Disgusted, Alan used the trowel to flip the animal over the side of the gutter to drop into the large trash barrel below.

He had decided to clean out his mother’s rain gutters himself, since neither she nor he could afford hiring someone at the present. The gutters had become more like flower pots in the past few years since his father had passed away; lush green plants filled this one stretch of gutter, no doubt seeded there by the tall tree which grew along the side of the sorrowful-looking Victorian. Alan had borrowed a ladder from a friend, and brought up with him a number of small trash bags to be filled with the plants and the layer of debris they grew in. When each bag was full he meant to drop them down into the bucket.

But the discovery of the bird or flayed squirrel or whatever it might be had distracted him from his project. That, and the broken attic window.

The window was visible from the ground; it ran diagonally, filling a space between a higher and shorter level of the roof where the attic rose above the second story. It consisted of three square panes, none of which seemed able to slide or swing open. However, one of the panes was broken at the corner. From the ground Alan hadn’t been able to see this, the plants in their trough helping to obscure the damage.

Another project. Alan sighed. Well, who else could help his mother tend to these things? For now he would simply go up into the attic and tape a piece of cardboard over the hole so that no pigeons or squirrels would get in there to make it their home.

He’d do that first. He hated heights, and now found he welcomed the chance to come down from the high ladder.

Before descending, however, he dared to lean closer to the window, near enough to touch it with his fingers if he had cared to stretch, which he didn’t. He tried to see into the attic from here. He had played in it as a boy, despite his father forbidding him from going up there. It had been years since he’d really looked around in there. He was trying to imagine this diagonal window from the other side, in relation to his memories of the attic rooms. He found he couldn’t picture it from the inside.

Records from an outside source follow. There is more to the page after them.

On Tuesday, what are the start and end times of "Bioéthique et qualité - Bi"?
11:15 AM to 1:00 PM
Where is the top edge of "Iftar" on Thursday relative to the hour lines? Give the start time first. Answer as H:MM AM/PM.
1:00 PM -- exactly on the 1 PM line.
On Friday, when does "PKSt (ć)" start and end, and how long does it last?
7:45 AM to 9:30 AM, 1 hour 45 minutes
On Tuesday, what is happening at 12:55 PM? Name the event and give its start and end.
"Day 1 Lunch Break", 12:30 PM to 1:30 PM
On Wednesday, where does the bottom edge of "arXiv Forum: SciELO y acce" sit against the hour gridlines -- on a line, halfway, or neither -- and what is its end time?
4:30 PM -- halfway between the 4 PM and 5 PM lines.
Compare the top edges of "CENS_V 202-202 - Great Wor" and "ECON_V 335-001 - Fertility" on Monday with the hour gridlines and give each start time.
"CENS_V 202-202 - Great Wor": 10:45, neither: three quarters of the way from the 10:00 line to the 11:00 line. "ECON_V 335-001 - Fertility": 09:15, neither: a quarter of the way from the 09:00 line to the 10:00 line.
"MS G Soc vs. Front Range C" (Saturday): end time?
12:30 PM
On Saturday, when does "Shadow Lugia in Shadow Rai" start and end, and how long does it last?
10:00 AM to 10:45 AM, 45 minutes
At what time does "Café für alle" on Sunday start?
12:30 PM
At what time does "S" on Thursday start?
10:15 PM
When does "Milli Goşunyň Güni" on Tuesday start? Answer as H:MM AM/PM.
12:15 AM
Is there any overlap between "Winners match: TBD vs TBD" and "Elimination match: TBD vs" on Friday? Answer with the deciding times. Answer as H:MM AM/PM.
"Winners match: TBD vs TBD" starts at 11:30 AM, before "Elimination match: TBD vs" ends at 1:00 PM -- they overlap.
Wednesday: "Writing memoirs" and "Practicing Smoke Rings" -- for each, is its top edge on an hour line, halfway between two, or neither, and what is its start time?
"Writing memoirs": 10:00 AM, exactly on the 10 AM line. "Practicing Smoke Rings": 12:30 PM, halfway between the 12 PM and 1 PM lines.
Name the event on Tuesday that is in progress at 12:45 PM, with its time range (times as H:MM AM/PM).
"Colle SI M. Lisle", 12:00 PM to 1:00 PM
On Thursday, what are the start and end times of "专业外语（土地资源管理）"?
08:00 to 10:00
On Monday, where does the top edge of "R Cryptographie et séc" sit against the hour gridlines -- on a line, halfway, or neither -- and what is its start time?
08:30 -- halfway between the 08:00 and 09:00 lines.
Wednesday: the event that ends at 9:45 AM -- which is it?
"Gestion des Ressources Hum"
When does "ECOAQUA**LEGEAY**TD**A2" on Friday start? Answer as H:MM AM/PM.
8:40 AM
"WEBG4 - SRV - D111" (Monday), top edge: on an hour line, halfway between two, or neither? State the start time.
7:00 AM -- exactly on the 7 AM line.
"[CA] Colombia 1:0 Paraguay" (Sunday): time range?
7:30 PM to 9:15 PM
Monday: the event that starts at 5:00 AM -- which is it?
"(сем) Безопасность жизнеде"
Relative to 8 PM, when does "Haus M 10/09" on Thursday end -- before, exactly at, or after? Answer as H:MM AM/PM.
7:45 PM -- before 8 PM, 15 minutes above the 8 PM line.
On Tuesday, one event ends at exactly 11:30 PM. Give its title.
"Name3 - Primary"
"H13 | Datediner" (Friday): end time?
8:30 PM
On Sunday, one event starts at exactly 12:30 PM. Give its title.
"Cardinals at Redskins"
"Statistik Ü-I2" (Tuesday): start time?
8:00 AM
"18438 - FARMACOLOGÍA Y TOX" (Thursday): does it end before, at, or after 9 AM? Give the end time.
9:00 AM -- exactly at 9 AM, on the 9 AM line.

He couldn’t see into the attic through it, either. The panes might have been painted black inside, for all he could tell. The most he could make out was his own curious face reflected in the dirty glass, staring back at him.

 

When Alan stepped up into the attic a small creature hopped behind a box of books, thrashing its upper limbs. He gasped, became a frozen pose framed in the threshold. Then he heard the cooing, and saw the white droppings on the floor boards. Damn pigeons; how had they got up in here? Why did his mother have to throw bread out for them and encourage them to congregate? When he came further into the attic he saw that a window in this end had been propped open with a board. Mother. She must have done that to let some air in while she was up here one time, and had forgotten to close it again. Alan sighed. He’d have to close it and catch each pigeon individually and carry them outside. Yet another project. Maybe he should just go home, he thought.

For now he left the window as it was, and moved into the darker end of the attic, where the
walls angled closer together...

It was no wonder he couldn’t see through the window from the outside. It was thoroughly boarded up on the inside. This also explained why he hadn’t been able to recall the window from the inside from his boyhood; it had apparently been covered like this for many years.

Returning from the attic to borrow his father’s old tool box from his mother, Alan first gave her hell about the pigeons up there, and then asked, “Why did Dad board up that slanted attic window? On this end of the house, up over the back door?”

“Oh, my father was the one who did that. Your father started to take the boards off once so the attic would get more light, but then he changed his mind and boarded it back up again.”